━━━ Trecho do texto ━━━

O MST elegeu 177 vereadores, prefeitos e vice-prefeitos em 2024; Tereza Mansi analisa esse momento como um espaço de projeção, transição e renovação
Movimentos sociais ocupam a institucionalidade por meio das eleições

Por Tereza Mansi

As eleições municipais brasileiras se tornaram um terreno estratégico onde forças progressistas e a crescente extrema-direita se enfrentam intensamente. Nesse cenário, as candidaturas oriundas de movimentos sociais desempenham um papel muito importante, pois desafiam a hegemonia de grupos políticos tradicionais e inserem na pauta eleitoral as demandas da população mais vulnerável. Esses movimentos, formados por trabalhadores rurais, comunidades periféricas e organizações da sociedade civil, têm sido a linha de frente na resistência democrática, em um contexto político marcado pela polarização e desigualdade.

━━━ Material do exercício ━━━

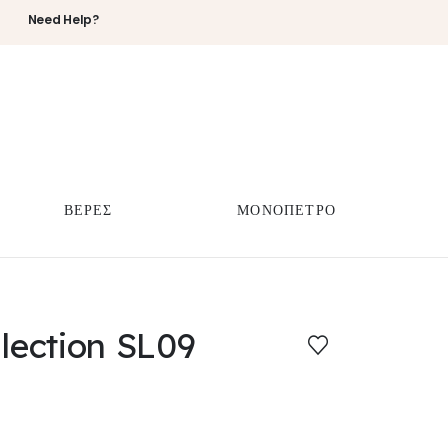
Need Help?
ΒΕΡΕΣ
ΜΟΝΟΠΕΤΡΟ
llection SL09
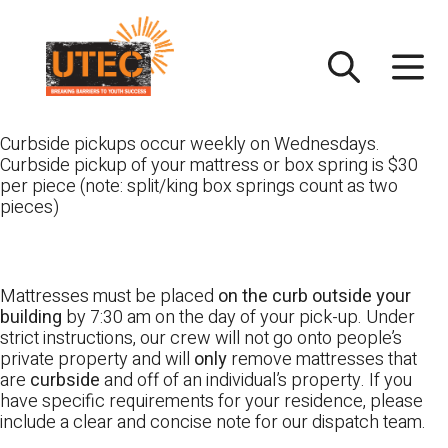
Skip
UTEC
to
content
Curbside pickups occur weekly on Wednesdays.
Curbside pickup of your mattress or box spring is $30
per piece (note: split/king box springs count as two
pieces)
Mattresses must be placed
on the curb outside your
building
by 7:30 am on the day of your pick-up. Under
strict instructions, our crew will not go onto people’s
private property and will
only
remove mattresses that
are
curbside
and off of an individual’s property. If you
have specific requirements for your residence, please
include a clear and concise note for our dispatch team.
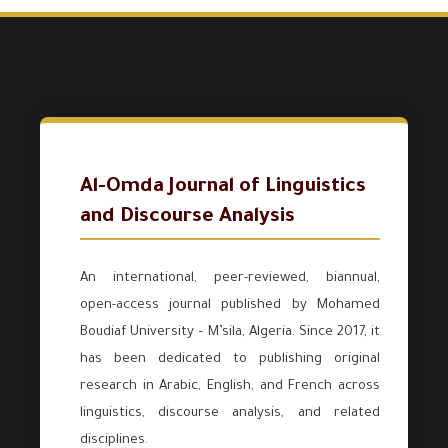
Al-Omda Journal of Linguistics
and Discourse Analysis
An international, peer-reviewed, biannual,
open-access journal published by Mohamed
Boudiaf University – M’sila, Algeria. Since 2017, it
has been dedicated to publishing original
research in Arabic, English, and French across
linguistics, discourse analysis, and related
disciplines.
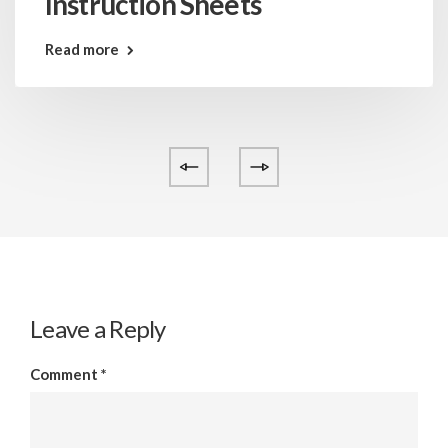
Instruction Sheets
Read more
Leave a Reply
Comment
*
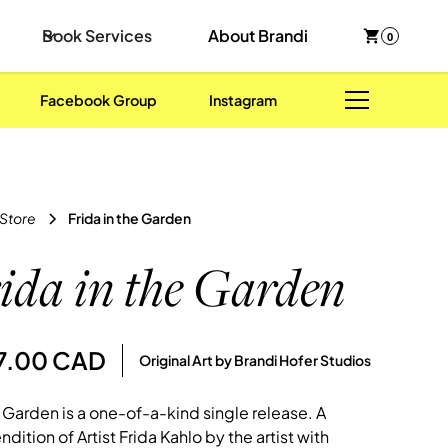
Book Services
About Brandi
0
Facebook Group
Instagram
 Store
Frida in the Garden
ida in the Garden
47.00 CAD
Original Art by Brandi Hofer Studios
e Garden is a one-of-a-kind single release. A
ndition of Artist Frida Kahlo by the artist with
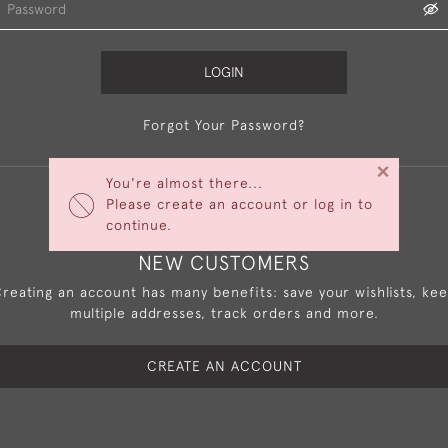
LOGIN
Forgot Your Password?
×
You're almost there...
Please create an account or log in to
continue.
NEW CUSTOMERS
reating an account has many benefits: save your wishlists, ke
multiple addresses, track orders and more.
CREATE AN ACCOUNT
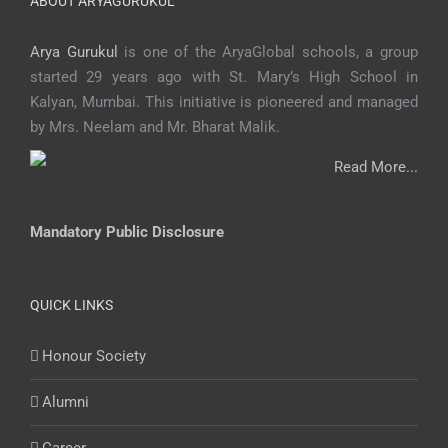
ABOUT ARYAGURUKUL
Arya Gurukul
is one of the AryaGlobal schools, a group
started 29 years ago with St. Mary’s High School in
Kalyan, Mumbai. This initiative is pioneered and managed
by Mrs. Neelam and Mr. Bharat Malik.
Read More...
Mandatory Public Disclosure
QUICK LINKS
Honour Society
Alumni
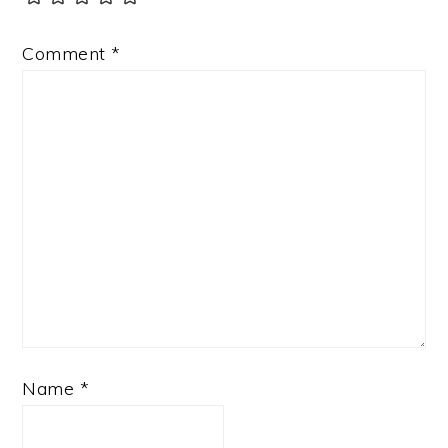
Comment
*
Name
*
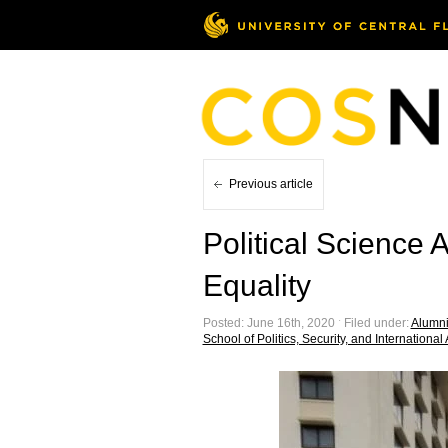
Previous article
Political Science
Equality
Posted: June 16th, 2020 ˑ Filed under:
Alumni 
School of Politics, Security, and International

━━━
━━━ Material do exercício ━━━

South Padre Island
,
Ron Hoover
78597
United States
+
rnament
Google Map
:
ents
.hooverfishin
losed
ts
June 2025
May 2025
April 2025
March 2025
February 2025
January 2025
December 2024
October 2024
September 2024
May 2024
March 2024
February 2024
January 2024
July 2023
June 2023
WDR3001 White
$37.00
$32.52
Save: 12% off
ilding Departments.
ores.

━━━
━━━ Material do exercício ━━━

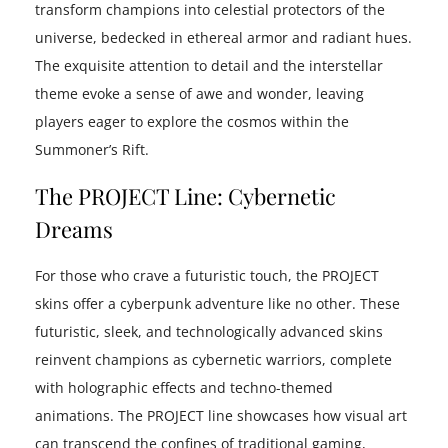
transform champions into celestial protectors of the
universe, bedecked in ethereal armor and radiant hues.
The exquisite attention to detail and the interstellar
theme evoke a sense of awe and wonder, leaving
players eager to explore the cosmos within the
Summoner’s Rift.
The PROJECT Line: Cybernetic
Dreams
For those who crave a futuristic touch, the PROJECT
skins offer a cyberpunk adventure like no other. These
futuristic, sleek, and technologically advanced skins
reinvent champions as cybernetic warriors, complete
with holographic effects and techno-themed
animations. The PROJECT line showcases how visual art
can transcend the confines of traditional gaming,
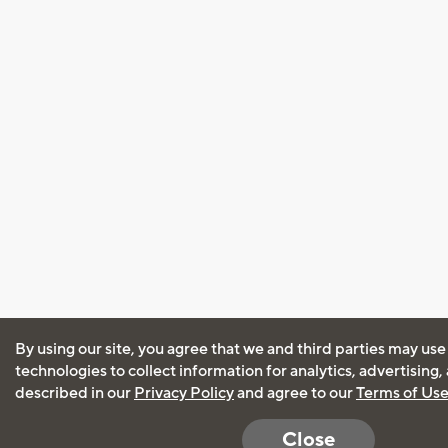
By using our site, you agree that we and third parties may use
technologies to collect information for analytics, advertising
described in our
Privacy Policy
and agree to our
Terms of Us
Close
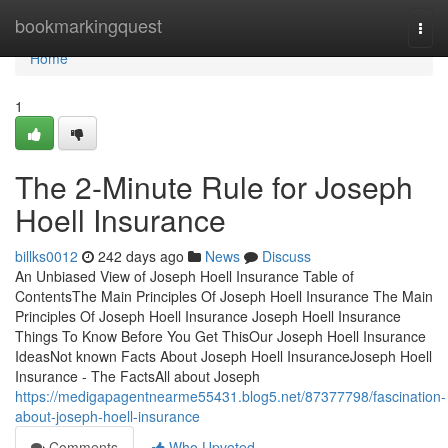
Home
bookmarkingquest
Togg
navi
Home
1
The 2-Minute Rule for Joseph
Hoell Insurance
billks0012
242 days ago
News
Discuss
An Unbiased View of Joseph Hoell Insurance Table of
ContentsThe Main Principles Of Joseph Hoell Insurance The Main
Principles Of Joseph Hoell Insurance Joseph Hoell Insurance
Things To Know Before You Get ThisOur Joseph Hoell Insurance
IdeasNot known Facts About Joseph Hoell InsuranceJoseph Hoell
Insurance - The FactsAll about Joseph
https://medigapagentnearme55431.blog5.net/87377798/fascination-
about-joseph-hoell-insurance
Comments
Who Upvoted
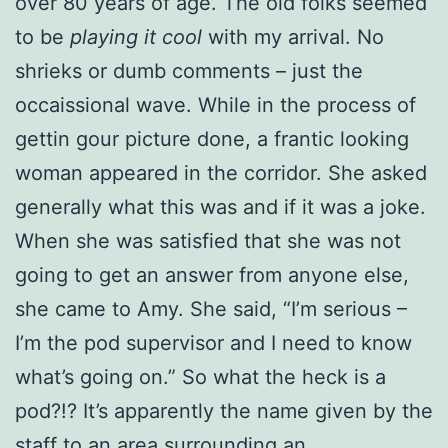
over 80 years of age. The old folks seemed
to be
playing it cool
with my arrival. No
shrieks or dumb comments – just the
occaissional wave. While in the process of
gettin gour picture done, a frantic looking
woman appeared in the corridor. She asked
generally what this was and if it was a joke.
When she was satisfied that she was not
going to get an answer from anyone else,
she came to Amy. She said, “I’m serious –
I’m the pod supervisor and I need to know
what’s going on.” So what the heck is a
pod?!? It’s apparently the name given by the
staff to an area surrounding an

━━━

- _Conjunto de tarefas_
a - Reproduza sem alterações, nas linhas acima, o trecho que vai da linha que contém "By using our" até a linha que contém "Who Upvoted", ambas incluídas. Deixe as imagens de fora.
b - Por favor, prossiga o texto sobre os movimentos sociais nas eleições municipais a partir do ponto em que ele termina.

- _Respostas_
a -
By using our site, you agree that we and third parties may use
technologies to collect information for analytics, advertising
described in our
Privacy Policy
and agree to our
Terms of Us
Close
Home
bookmarkingquest
Togg
navi
Home
1
The 2-Minute Rule for Joseph
Hoell Insurance
billks0012
242 days ago
News
Discuss
An Unbiased View of Joseph Hoell Insurance Table of
ContentsThe Main Principles Of Joseph Hoell Insurance The Main
Principles Of Joseph Hoell Insurance Joseph Hoell Insurance
Things To Know Before You Get ThisOur Joseph Hoell Insurance
IdeasNot known Facts About Joseph Hoell InsuranceJoseph Hoell
Insurance - The FactsAll about Joseph
https://medigapagentnearme55431.blog5.net/87377798/fascination-
about-joseph-hoell-insurance
Comments
Who Upvoted

b -
O Brasil, assim como outras democracias, testemunha  o avanço de lideranças autoritárias e populistas, com discursos que minam a democracia, criminalizam os movimentos sociais, fomentam o ódio e excluem socialmente grupos historicamente marginalizados. Em oposição a esse fenômeno, lideranças provenientes desses movimentos criminalizados pela extrema-direita, têm trazido às eleições locais uma resposta firme, baseada em justiça social, defesa dos direitos humanos, combate às desigualdades e promoção da participação popular.

Essas candidaturas oferecem uma oportunidade única de renovação para as forças progressistas, sobretudo a esquerda, que, após anos de estagnação, encontra nelas um caminho promissor para rejuvenescer suas lideranças e se rearticular politicamente. Enquanto a direita se renova rapidamente, apresentando novas figuras, como influenciadores digitais ou personagens que se beneficiam de discursos populistas simplificados, a esquerda tem, em grande parte, recorrido aos mesmos nomes que há décadas a representam.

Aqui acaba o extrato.